Implementation of lung cancer screening, with its subsequent findings, is anticipated to change the current diagnostic and surgical lung cancer landscape. This review aimed to identify and present the most updated expert opinion and discuss relevant evidence regarding the impact of lung cancer screening and lung nodule management on the diagnostic and surgical landscape of lung cancer, as well as summarise points for clinical practice.

METHODS

This article is based on relevant lectures and talks delivered during the European Society of Thoracic Surgeons-European Respiratory Society Collaborative Course on Thoracic Oncology (February 2023). Original lectures and talks and their relevant references were included. An additional literature search was conducted and peer-reviewed studies in English (December 2022 to June 2023) from the PubMed/Medline databases were evaluated with regards to immediate affinity of the published papers to the original talks presented at the course.
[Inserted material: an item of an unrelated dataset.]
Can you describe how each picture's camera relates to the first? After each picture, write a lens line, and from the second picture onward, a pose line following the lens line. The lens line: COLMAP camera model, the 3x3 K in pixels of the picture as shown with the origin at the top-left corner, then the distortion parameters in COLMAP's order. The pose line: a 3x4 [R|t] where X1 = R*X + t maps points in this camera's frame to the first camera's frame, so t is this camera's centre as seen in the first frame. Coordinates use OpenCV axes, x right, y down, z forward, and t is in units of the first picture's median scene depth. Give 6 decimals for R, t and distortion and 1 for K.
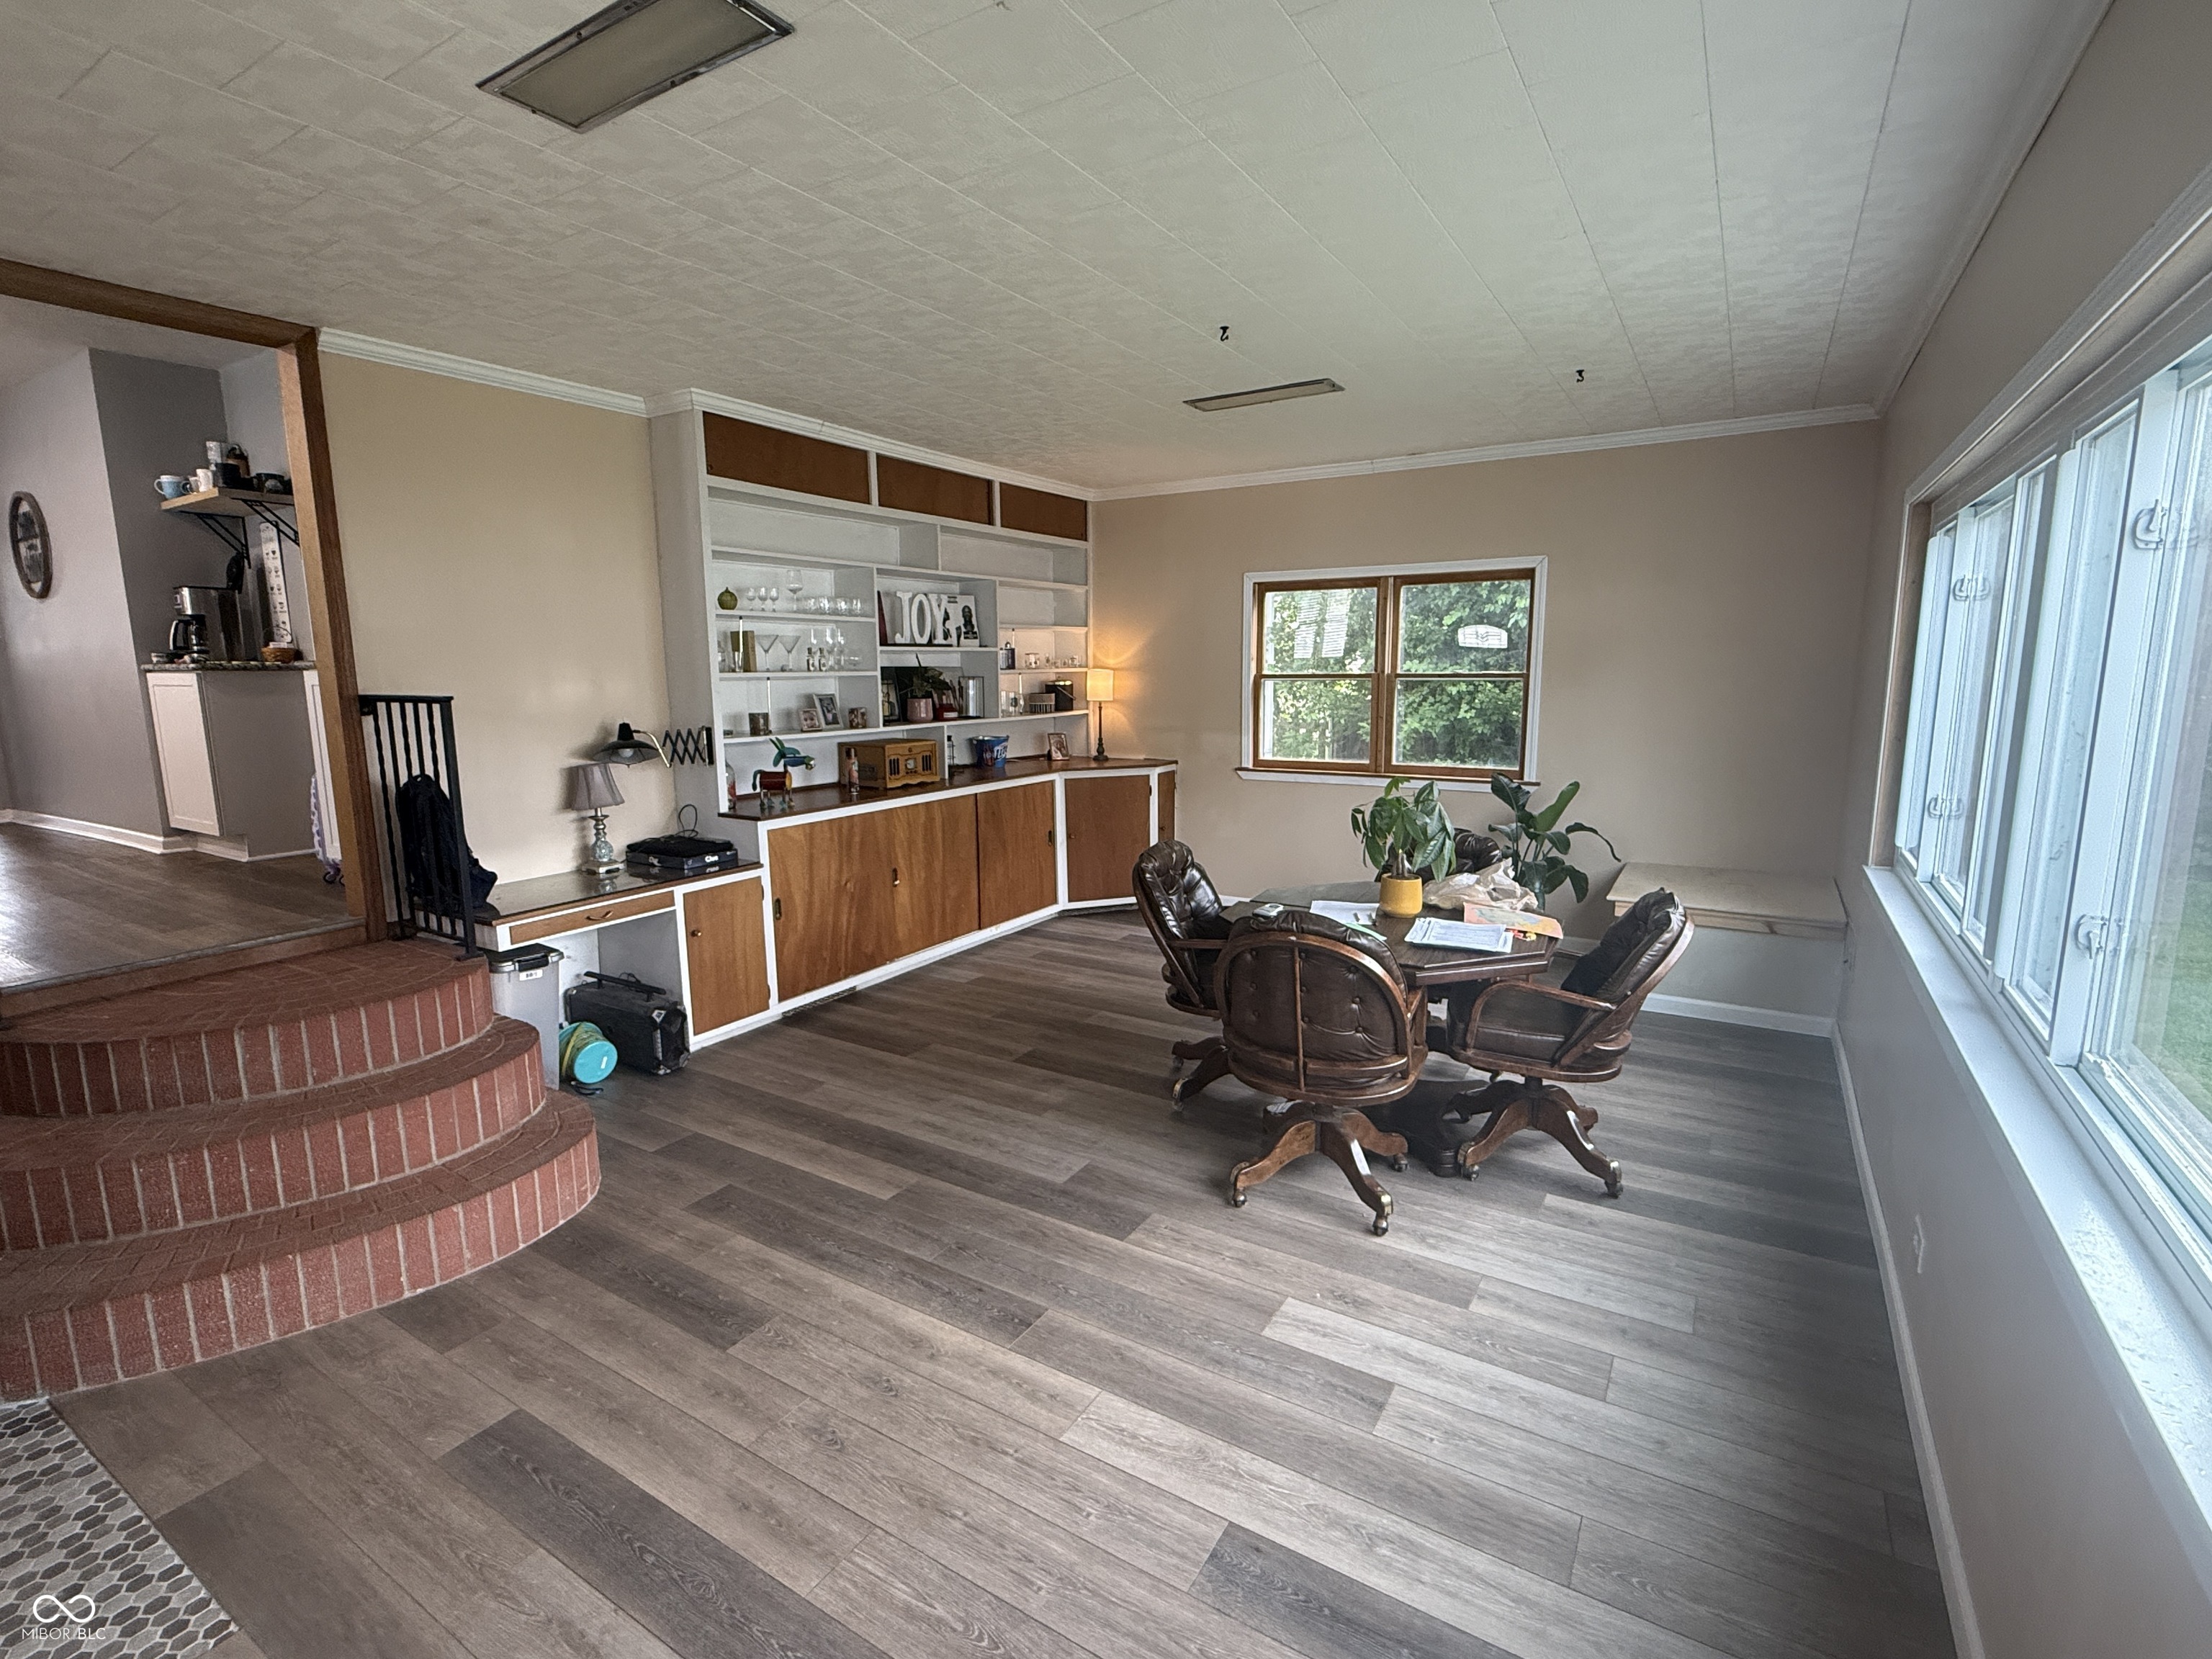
lens RADIAL K [[1024.2, 0, 1101.3], [0, 1024.2, 830.6], [0, 0, 1]] dist [-0.012342, 0.000235]
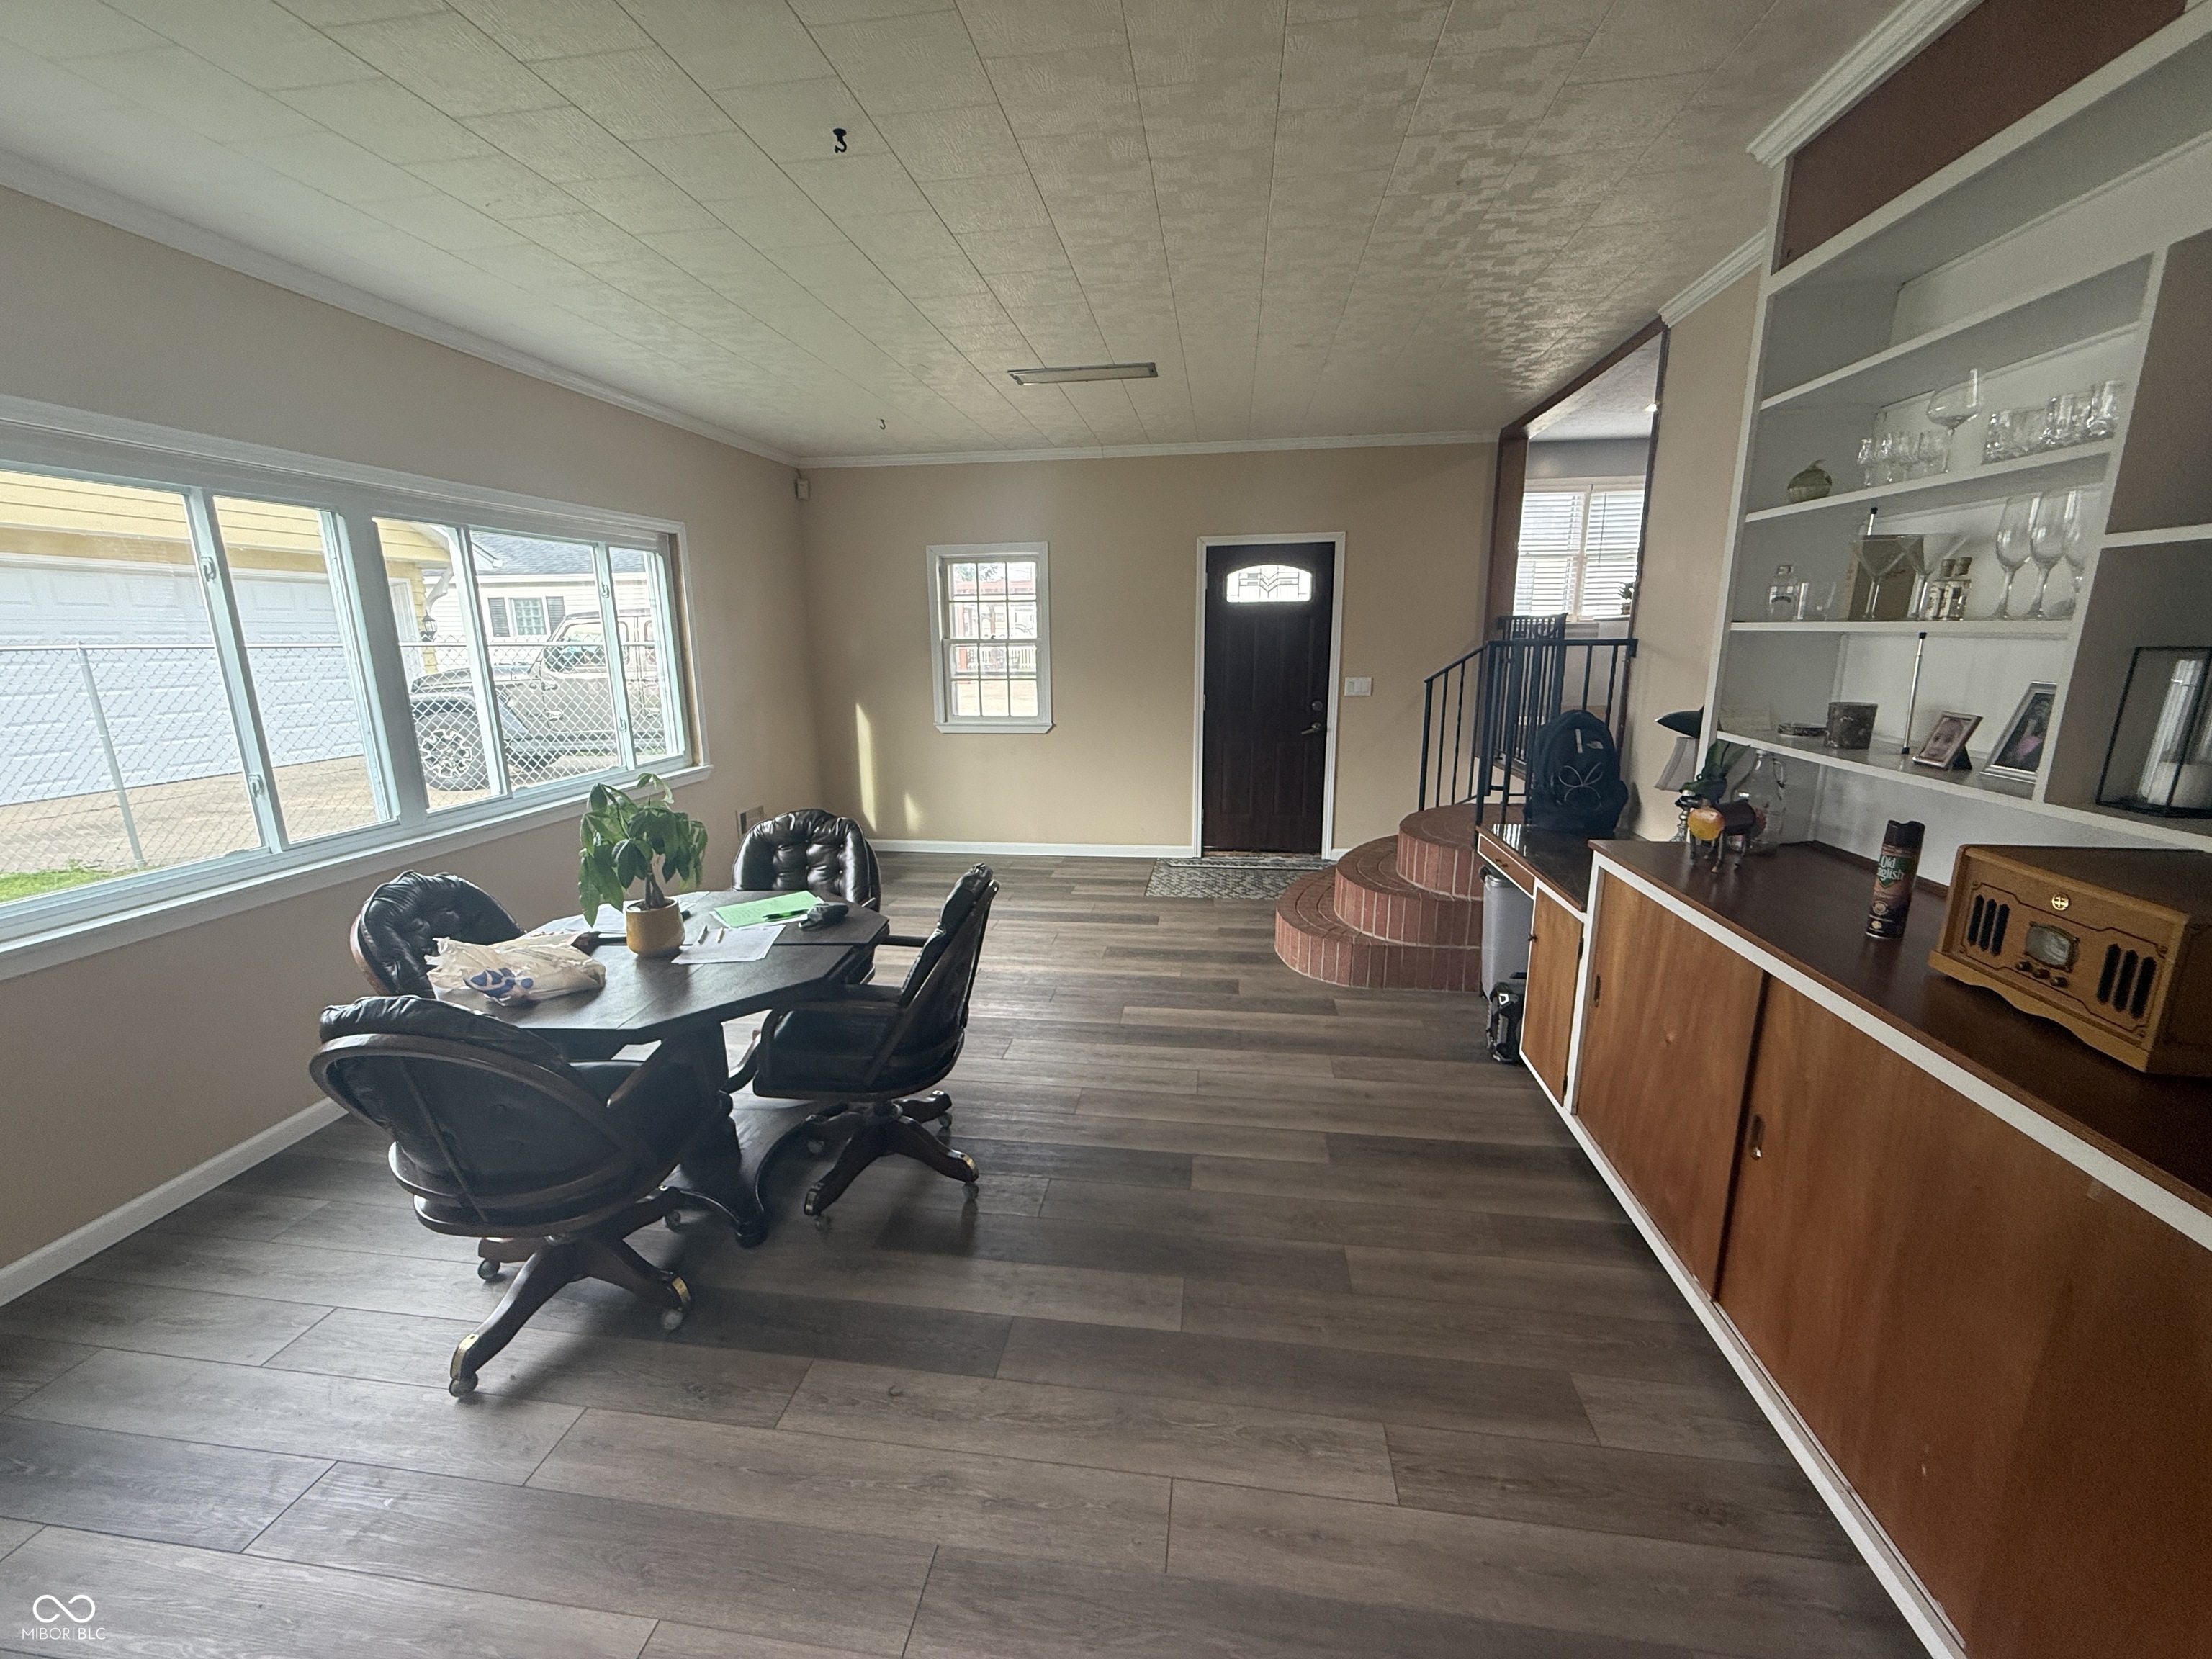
lens RADIAL K [[870.8, 0, 1109.4], [0, 870.8, 826.0], [0, 0, 1]] dist [0.000407, 0.000203]
pose [[-0.911333, 0.110350, -0.396605, 0.285514], [-0.042551, 0.932994, 0.357367, -0.333021], [0.409466, 0.342557, -0.845572, 2.091632]]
An updated literature search was conducted (June 2023 to December 2023) to ensure that updated literature is included within this article.

RESULTS

Lung cancer screening suspicious findings are expected to increase the number of diagnostic investigations required therefore impacting on current capacity and resources. Healthcare systems already face a shortage of imaging and diagnostic slots and they are also challenged by the shortage of interventional radiologists. Thoracic surgery will be impacted by the wider lung cancer screening implementation with increased volume and earlier stages of lung cancer. Nonsuspicious findings reported at lung cancer screening will need attention and subsequent referrals where required to ensure participants are appropriately diagnosed and managed and that they are not lost within healthcare systems.

CONCLUSIONS

Implementation of lung cancer screening requires appropriate mapping of existing resources and infrastructure to ensure a tailored restructuring strategy to ensure that healthcare systems can meet the new needs.